Tú haces política. Yo fabrico cañones.
Hipólito saca de su pecho un papel y se lo enseña a Alfonso.
Algún interés suscita porque su hermano interrumpe los últimos retoques de su tocado.
– ¿Qué es?
– Una carta.
– ¿De quién?
– De César Borja.
Esta vez Alfonso termina de vestirse, aparentemente desentendido pero rumiante de la información recibida.
– ¿Qué dice?
– Pide nuestro apoyo.
Lee un fragmento en voz alta el cardenal:
– "… Podemos compartir nuevos días de gloria en nuestra amada Italia…"
César, a caballo, juega con el toro, unas veces perseguido, otras perseguidor, dentro del encerrado ámbito del patio de un castillo con todas las salidas selladas. Finalmente desciende del potro y burla las arremetidas del toro sólo con los regates de su cuerpo. Está cansado y hace una señal. Entran los toros mansos conducidos por un lugareño y se llevan al bravo, pero antes de consumarse la salida vigilada por los soldados, el lugareño cruza unas palabras con el Valentino.
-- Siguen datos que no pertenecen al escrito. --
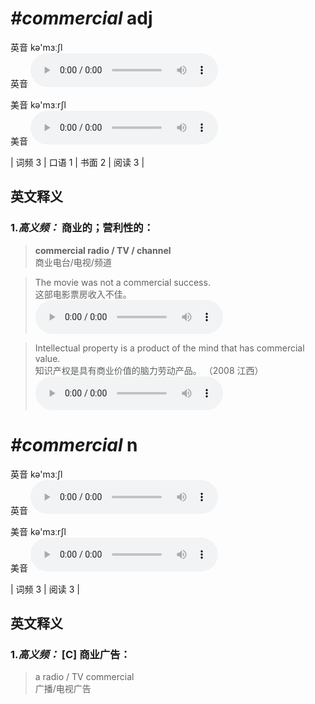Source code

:# ***\#commercial*** adj
英音 kə'mɜːʃl  
英音
<audio src="./media/commercial-B.aac" controls="controls"></audio>

美音 kə'mɜːrʃl  
美音
<audio src="./media/commercial.aac" controls="controls"></audio>



| 词频 3 | 口语 1 | 书面 2 | 阅读 3 |  

英文释义
---
### 1.*高义频：* **商业的；营利性的：**  

 > **commercial radio / TV / channel**  
 > 商业电台/电视/频道    

 > The movie was not a commercial success.  
 > 这部电影票房收入不佳。    
<audio src="./media/Commercial-101_AAC.aac" controls="controls"></audio>

 > Intellectual property is a product of the mind that has commercial value.   
 > 知识产权是具有商业价值的脑力劳动产品。  （2008 江西）  
<audio src="./media/2-commercial.aac" controls="controls"></audio>


# ***\#commercial*** n
英音 kə'mɜːʃl  
英音
<audio src="./media/commercial-B.aac" controls="controls"></audio>

美音 kə'mɜːrʃl  
美音
<audio src="./media/commercial.aac" controls="controls"></audio>



| 词频 3 | 阅读 3 |  

英文释义
---
### 1.*高义频：* **[C] 商业广告：**  

 > a radio / TV commercial  
 > 广播/电视广告    


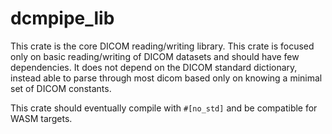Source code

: # dcmpipe_lib #

This crate is the core DICOM reading/writing library. This crate is focused only on basic reading/writing of DICOM
datasets and should have few dependencies. It does not depend on the DICOM standard dictionary, instead able to parse
through most dicom based only on knowing a minimal set of DICOM constants.

This crate should eventually compile with `#[no_std]` and be compatible for WASM targets.
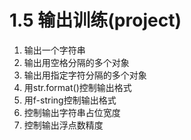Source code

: # 1.5 输出训练(project)

1. 输出一个字符串
2. 输出用空格分隔的多个对象
3. 输出用指定字符分隔的多个对象
4. 用str.format()控制输出格式
5. 用f-string控制输出格式
6. 控制输出字符串占位宽度
7. 控制输出浮点数精度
– Esta noche, según lo convenido.
– Esta noche, Juanito.
De una de las ventanas del patio se filtran los alaridos de una mujer, alaridos rotos, de pronto sollozos, otra vez alaridos. La sorpresa en el rostro de Juanito Grasica la diluye César.
– Es la reina Juana. Desde que ha muerto su marido, ha empeorado. Siempre me espía a través de la celosía.
Al otro lado de la celosía, Juana se ha abierto la pechera en busca de sus propios senos y aúlla, con los ojos desorbitados, pendientes de la cadencia del caminar de César en busca de la escalera que le llevará a la torre del homenaje.
La mirada de la mujer de hermosura demacrada sigue el recorrido sin dejar de gritar, y se detiene César. Afina los ojos para distinguir más allá del celaje las facciones de la reina e interroga:
– ¿Doña Juana?
Un rugido le responde y el grito:
– ¡Centauro! ¡Un centauro de tres cuerpos!
Le extraña a César la lógica, pero decide proseguir su marcha.
Sube la escalera y ya en sus aposentos se cambia de ropa, se viste de oscuro como la noche, contempla las lejanías castellanas y escucha los gritos de la loca, y así hasta que anochece, y por el campo avanzan luces que César atiende acompañado de un criado. Las luces se concretan en la caballería que espera al pie de la torre del homenaje, y el criado lanza una larga cuerda resultante de varias cuerdas unidas. No se percibe bien el alcance del final, pero las luces se mueven en acuciante demanda de que actúen.